Converge-Digital assigns a unique identifier (e.g., UUID1234) to every device or browser that interacts with the Platform. While Converge-Digital cannot identify which individual (or individuals) are using the device or browser in the real world, this unique identifier, combined with the IP Address, is now defined as “personal data”.
This type of personal data that we collect, represented by unique identifiers, is referred to in the GDPR as “pseudonymized data”. The GDPR explicitly recognizes “pseudonymization” as good practice in protecting the interests of individuals, precisely because this practice makes it difficult, and nigh on impossible, to recognize who users are “in the real world”.

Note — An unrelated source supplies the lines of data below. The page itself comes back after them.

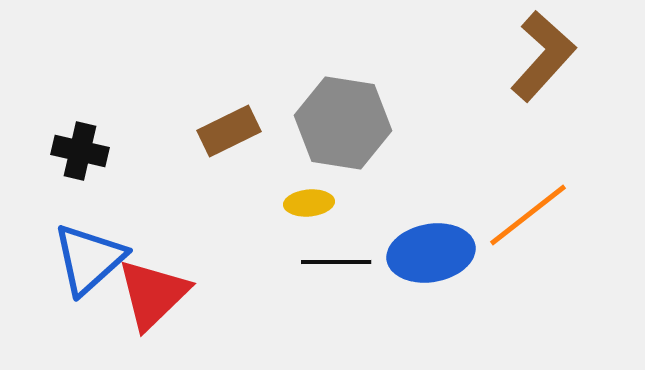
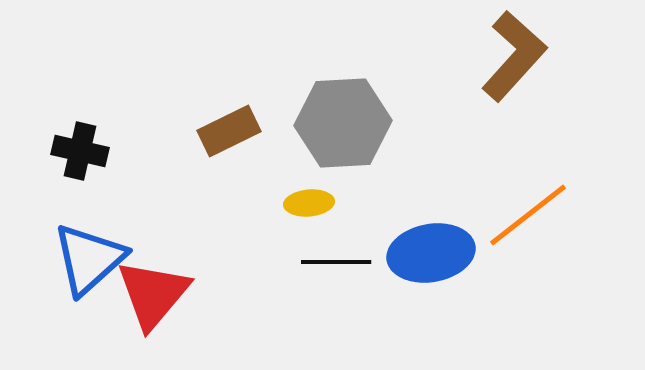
brown L-shape: moved 29 px left
gray hexagon: rotated 12 degrees counterclockwise
red triangle: rotated 6 degrees counterclockwise
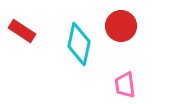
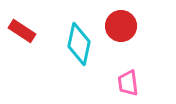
pink trapezoid: moved 3 px right, 2 px up
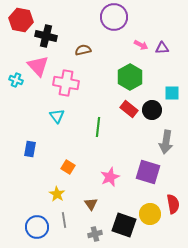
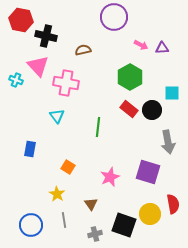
gray arrow: moved 2 px right; rotated 20 degrees counterclockwise
blue circle: moved 6 px left, 2 px up
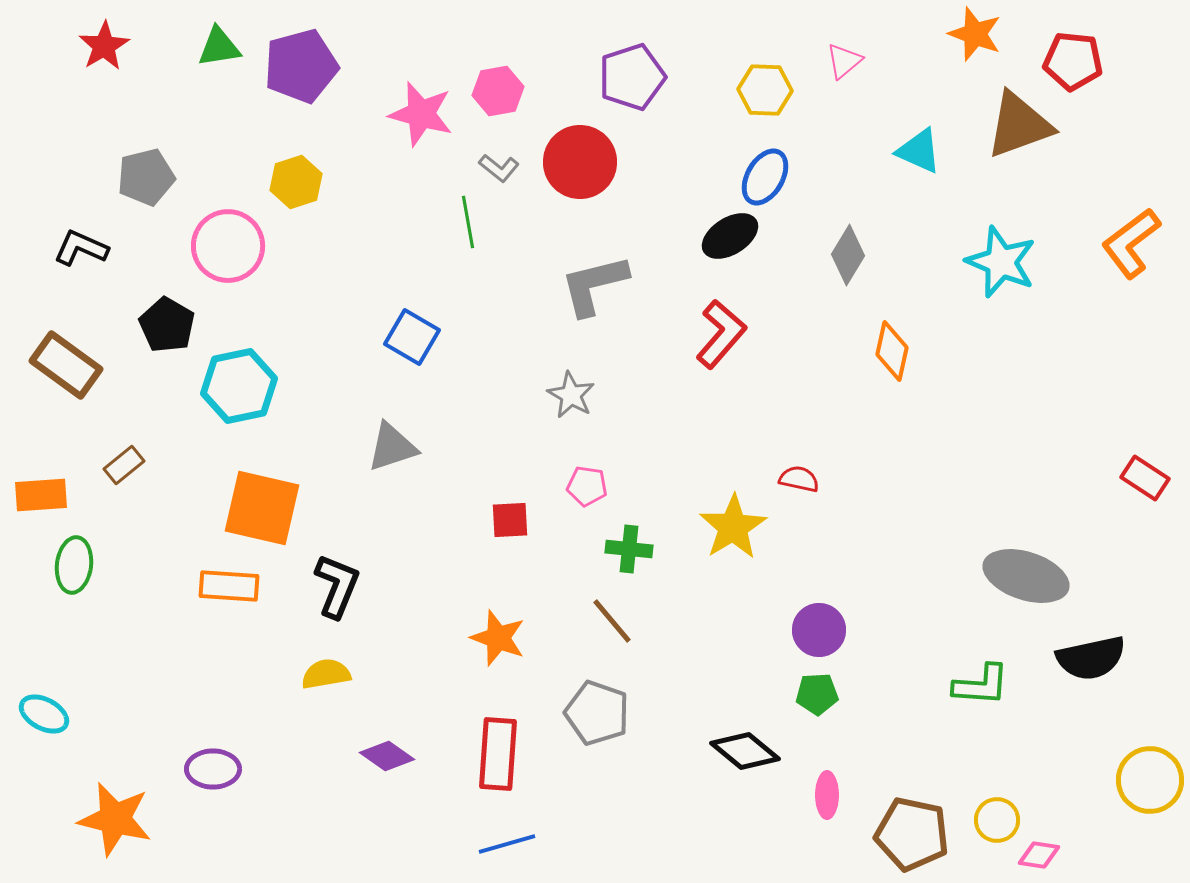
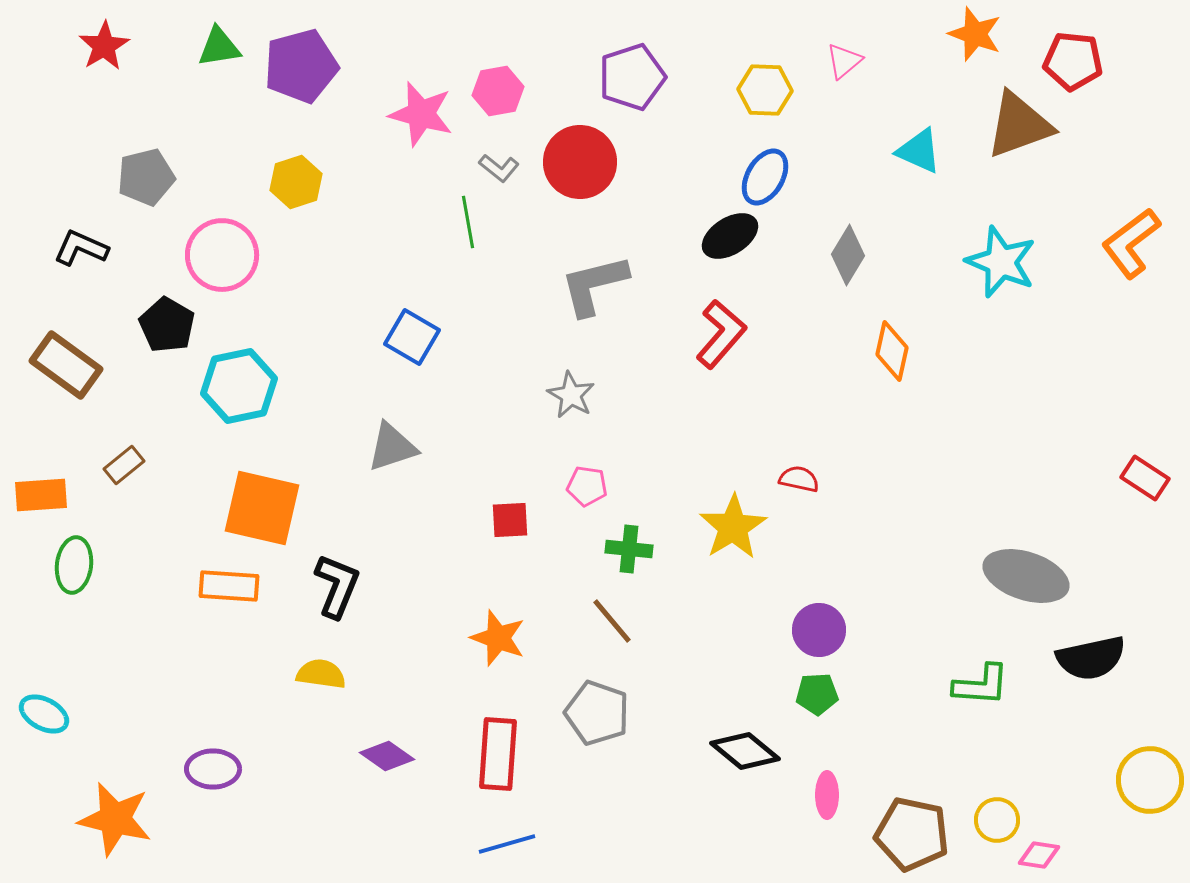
pink circle at (228, 246): moved 6 px left, 9 px down
yellow semicircle at (326, 674): moved 5 px left; rotated 18 degrees clockwise
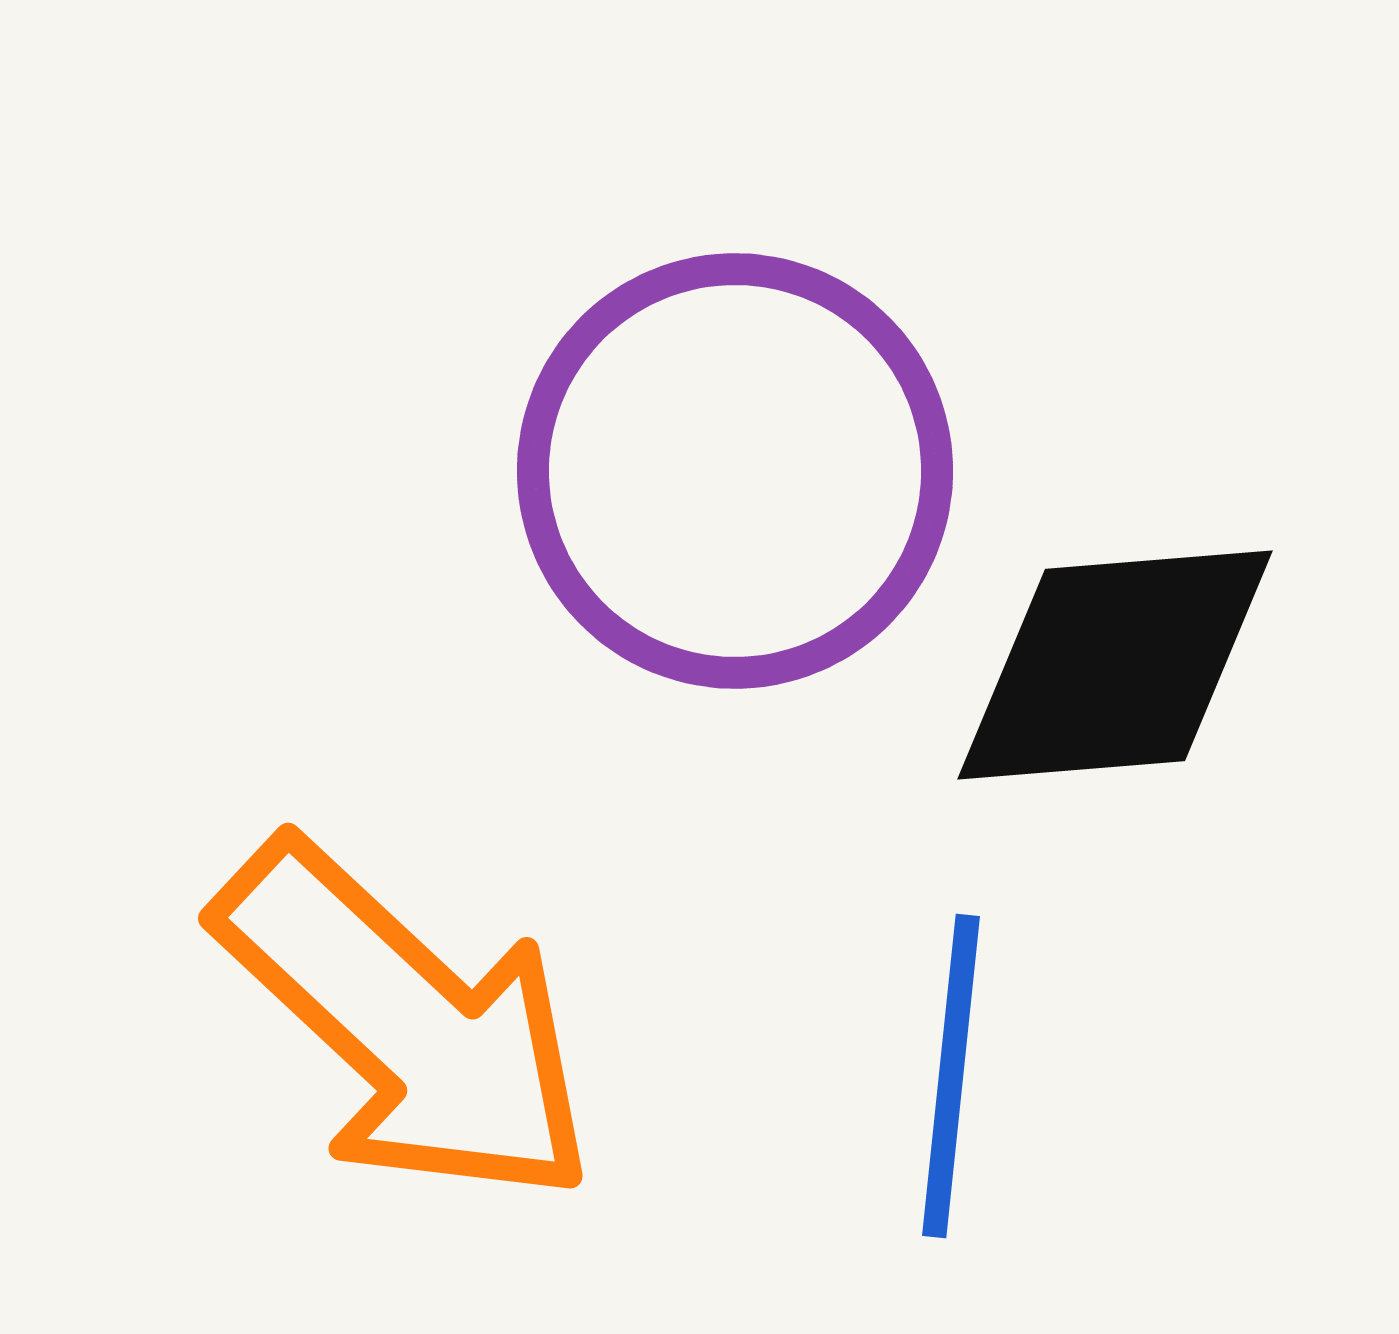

Converge-Digital is a joint controller with respect to any personal data collected or received by us when receiving an ad call to supply inventory to a publisher’s web page. This is due to the fact that data related to ad requests is tied to our Platform’s unique ID for the device or browser. Those unique IDs are used by our Platform for frequency capping and day-parting across browsers and apps of our publisher partners to ensure that advertisers using our Platform are not showing the same ad repeatedly to the same device or browser on the same day or at times the advertiser does not want to show its ad to that device or browser.
We have reached the conclusion that we are a joint controller in relation to this data because we need to honour frequency caps for our Advertisers. We believe that, pursuant to the text of the GDPR and the existing EU guidance, this makes us a controller of the data with respect to that purpose.
LEGAL BASIS FOR PROCESSING PERSONAL DATA UNDER THE GDPR
In order to collect, use, store, pass on, etc. (known as “process”) personal data, a data controller must have a legal right (known as a “legal basis”) to use the data.
LEGAL BASIS RELIED ON BY CONVERGE-DIGITAL
Where Converge-Digital operates as a data controller, we rely on legitimate interests to process personal data on our Platform for security purposes, to decide which buyer (and which creative) wins an auction to purchase advertising inventory, and to optimize the real-time sale of inventory.
All personal data used by Converge-Digital is pseudonymous data.